AVAILABLE RECORDS:
=== Begin Enclosure ===

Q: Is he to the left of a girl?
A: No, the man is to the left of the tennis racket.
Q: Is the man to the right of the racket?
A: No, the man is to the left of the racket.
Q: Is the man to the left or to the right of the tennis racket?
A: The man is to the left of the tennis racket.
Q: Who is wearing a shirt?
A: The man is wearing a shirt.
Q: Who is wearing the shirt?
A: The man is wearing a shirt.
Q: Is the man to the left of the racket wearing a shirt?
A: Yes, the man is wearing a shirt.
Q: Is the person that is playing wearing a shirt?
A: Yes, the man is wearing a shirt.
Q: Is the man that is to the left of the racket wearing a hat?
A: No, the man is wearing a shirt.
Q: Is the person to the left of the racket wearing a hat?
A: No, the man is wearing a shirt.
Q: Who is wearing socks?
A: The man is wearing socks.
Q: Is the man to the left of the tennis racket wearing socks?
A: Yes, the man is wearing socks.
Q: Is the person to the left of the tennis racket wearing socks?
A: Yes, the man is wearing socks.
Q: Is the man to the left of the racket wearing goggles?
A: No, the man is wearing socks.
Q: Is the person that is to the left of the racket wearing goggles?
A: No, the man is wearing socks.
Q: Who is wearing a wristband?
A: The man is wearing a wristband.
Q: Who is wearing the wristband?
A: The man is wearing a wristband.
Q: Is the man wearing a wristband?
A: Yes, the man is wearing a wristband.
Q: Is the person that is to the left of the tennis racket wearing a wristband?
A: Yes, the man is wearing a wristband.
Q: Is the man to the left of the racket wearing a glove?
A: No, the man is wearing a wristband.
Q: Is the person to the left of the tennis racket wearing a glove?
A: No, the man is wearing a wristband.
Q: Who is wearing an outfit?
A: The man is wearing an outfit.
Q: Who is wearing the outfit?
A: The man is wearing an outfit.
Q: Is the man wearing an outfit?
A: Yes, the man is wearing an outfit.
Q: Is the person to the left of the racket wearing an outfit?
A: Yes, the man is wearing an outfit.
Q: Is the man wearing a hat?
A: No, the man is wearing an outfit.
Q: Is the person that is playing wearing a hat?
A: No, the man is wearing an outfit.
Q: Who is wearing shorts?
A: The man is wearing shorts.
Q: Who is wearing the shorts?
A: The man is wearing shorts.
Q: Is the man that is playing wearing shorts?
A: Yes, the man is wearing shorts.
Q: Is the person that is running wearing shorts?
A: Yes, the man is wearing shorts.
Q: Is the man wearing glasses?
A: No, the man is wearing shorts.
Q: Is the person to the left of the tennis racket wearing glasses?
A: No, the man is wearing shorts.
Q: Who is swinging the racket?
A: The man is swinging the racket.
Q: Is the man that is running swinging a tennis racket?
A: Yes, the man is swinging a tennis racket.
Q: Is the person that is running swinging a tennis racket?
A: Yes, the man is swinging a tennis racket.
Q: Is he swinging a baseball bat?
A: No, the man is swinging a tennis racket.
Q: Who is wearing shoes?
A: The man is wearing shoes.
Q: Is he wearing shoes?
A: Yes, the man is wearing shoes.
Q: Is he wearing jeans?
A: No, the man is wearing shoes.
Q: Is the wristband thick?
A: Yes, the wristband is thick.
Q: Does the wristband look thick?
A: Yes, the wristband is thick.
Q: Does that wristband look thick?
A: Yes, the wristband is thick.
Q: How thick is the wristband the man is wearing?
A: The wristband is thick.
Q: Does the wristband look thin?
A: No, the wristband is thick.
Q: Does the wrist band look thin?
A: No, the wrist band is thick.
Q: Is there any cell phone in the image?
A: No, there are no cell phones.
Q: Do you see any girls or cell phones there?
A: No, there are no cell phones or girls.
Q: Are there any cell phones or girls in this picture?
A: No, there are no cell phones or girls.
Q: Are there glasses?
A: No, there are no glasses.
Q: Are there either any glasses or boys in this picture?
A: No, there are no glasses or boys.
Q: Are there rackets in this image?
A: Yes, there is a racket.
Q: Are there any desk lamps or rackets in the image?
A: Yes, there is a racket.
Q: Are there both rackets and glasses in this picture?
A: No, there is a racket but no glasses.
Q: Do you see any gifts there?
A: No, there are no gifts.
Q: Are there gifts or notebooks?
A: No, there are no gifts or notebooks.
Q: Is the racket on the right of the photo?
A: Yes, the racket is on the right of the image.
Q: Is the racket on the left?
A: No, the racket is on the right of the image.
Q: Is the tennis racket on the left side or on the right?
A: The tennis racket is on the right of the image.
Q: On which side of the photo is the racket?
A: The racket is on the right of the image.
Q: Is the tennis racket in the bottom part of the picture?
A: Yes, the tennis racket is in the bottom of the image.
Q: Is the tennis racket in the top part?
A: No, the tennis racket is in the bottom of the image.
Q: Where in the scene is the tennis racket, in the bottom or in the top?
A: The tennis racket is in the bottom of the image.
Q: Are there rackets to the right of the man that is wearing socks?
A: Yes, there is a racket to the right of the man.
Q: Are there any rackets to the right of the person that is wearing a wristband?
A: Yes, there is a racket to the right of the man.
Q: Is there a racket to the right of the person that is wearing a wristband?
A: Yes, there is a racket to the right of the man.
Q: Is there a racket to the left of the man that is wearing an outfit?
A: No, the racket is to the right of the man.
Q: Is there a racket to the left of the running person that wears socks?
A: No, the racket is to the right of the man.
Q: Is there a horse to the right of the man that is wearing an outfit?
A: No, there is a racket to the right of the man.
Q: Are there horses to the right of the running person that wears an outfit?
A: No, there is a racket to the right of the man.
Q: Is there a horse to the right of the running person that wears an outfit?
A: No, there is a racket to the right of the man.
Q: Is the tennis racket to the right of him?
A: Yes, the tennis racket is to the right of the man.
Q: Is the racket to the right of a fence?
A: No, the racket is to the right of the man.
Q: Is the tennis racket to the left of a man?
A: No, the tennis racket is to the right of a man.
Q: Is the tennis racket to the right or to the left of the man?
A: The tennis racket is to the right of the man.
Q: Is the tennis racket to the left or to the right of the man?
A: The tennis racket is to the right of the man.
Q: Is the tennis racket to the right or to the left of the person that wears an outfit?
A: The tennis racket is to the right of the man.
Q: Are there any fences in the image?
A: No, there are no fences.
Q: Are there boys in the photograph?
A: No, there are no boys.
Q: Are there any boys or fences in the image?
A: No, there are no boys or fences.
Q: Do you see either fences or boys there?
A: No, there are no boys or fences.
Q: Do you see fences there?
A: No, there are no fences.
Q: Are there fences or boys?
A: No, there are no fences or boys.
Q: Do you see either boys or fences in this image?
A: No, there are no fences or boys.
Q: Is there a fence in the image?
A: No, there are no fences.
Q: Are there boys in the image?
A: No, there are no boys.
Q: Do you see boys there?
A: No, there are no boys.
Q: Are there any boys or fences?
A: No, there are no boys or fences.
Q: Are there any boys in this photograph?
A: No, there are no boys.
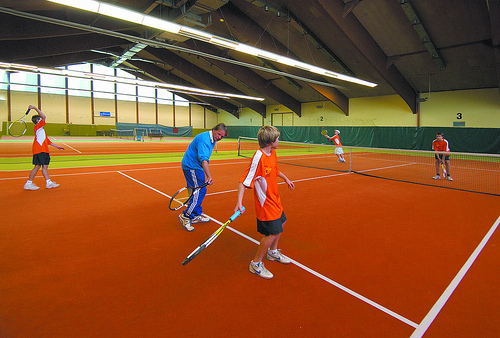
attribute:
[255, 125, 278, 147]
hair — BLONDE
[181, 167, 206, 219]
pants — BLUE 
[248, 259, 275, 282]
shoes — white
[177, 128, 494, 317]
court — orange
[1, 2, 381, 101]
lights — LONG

=== End Enclosure ===

HOW TO COMPLETE THIS TASK:
Please turn the part of the material above that opens with the line containing "Q: Who is wearing the shorts?" and closes with the line containing "A: No, the man is wearing shoes.", both of those lines included, into a numbered list that leaves out any blank lines.

TASK RESULT:
1. Q: Who is wearing the shorts?
2. A: The man is wearing shorts.
3. Q: Is the man that is playing wearing shorts?
4. A: Yes, the man is wearing shorts.
5. Q: Is the person that is running wearing shorts?
6. A: Yes, the man is wearing shorts.
7. Q: Is the man wearing glasses?
8. A: No, the man is wearing shorts.
9. Q: Is the person to the left of the tennis racket wearing glasses?
10. A: No, the man is wearing shorts.
11. Q: Who is swinging the racket?
12. A: The man is swinging the racket.
13. Q: Is the man that is running swinging a tennis racket?
14. A: Yes, the man is swinging a tennis racket.
15. Q: Is the person that is running swinging a tennis racket?
16. A: Yes, the man is swinging a tennis racket.
17. Q: Is he swinging a baseball bat?
18. A: No, the man is swinging a tennis racket.
19. Q: Who is wearing shoes?
20. A: The man is wearing shoes.
21. Q: Is he wearing shoes?
22. A: Yes, the man is wearing shoes.
23. Q: Is he wearing jeans?
24. A: No, the man is wearing shoes.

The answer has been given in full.